The Ministry of Foreign Affairs of Cuba issued a statement this Wednesday in which it refers to the accusations of officials of the United States government labeling them as "slander" against the Cuban regime, which has been indicated as potentially responsible for widespread fraud in the Medicare program in South Florida.
The Cuban Foreign Ministry published the text on its social media in direct response to statements made by senior officials of the Trump administration in recent days.
The statement claims that "recent remarks from officials of the United States Government speculate, without any evidence, that the Government of Cuba could be involved in frauds related to the U.S. Medicare health program in South Florida," and describes them as "yet another slander promoted by anti-Cuban sectors in that country."
The regime goes further and claims that "the officials of the United States government mentioned in this slander are consciously telling lies."
The accusations that led to the statement come from two senior officials of the Trump administration.
Last Saturday, the Secretary of Health and Human Services, Robert F. Kennedy Jr., stated that there is a criminal network run by the Cuban government that sells substandard medical equipment through shell companies that bill Medicaid without delivering anything.
Kennedy also revealed the discovery of a hotel with 129 rooms, each registered under the name of a different company for durable medical equipment with no actual inventory.
Last Friday, Dr. Mehmet Oz, administrator of the Centers for Medicare and Medicaid Services, warned on Fox News that in South Florida there are twice as many durable medical equipment providers as there are McDonald's restaurants, and pointed out that we believe that the Cuban government could be involved in this.
In its defense, MINREX acknowledges that Cuba has prosecuted individuals in national territory linked to Medicare fraud and claims to have shared information with Washington through bilateral mechanisms regarding individuals associated with financial crimes.
However, the statement criticizes that "as a rule, there has not been reciprocal behavior on the part of the U.S. authorities" regarding cooperation.

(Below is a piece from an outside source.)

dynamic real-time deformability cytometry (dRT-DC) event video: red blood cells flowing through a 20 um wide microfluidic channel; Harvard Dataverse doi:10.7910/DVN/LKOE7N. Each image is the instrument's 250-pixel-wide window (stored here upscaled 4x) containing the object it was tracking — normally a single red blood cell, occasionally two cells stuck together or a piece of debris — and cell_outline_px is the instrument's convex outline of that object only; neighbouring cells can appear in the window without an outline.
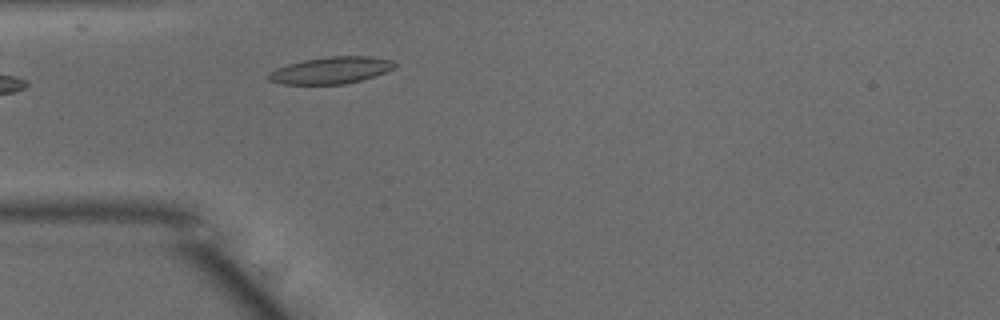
{"species": "common noctule bat (a hibernating species)", "species_latin": "Nyctalus noctula", "temperature_condition": "warm", "stored_images_in_passage": 10, "camera_frame_rate_fps": 3000, "um_per_image_px": 0.085, "animal": {"sex": "male", "body_mass_g": 15.6}, "frame": {"image": 1, "passage_image": 1, "time_ms": 0.0, "image_size_px": [1000, 320], "cell_outline_px": [[396, 64], [392, 68], [384, 72], [360, 80], [344, 84], [284, 84], [268, 80], [268, 76], [276, 68], [288, 64], [304, 60], [328, 56], [368, 56], [392, 60]], "centroid_in_image_um": [28.11, 5.97], "position_along_channel_um": 56.9, "area_um2": 19.36}}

Decades of documented fraud
The history of Medicare fraud in South Florida involving individuals of Cuban descent has decades of federal documentation. In 2009, authorities dismantled a network of 85 fraudulent medical equipment companies linked to Cuban exiles.
In 2013, the FBI identified 54 fugitives for Medicare fraud, 26 of whom were in Cuba.
Recent cases include the sentencing of Fernando Espinosa León to nearly six years in prison in March 2025 for a fraud exceeding 7.6 million dollars, and the arrest of Edelberto Borges Morales, a businessman from Hialeah, that same month while he attempted to flee to Varadero after laundering two million dollars from a 41 million dollar fraud.
The Trump administration has responded to the escalation with a six-month national moratorium on the approval of new durable medical equipment providers and the CRUSH initiative, which employs artificial intelligence to detect fraud in real time, in the face of estimated losses of 300 billion dollars annually in Medicare and Medicaid.
The Cuban regime concluded its statement by reiterating "its willingness to jointly tackle the transnational crimes originating in the U.S. through timely information exchange," a formula that shifts the source of the problem to U.S. territory.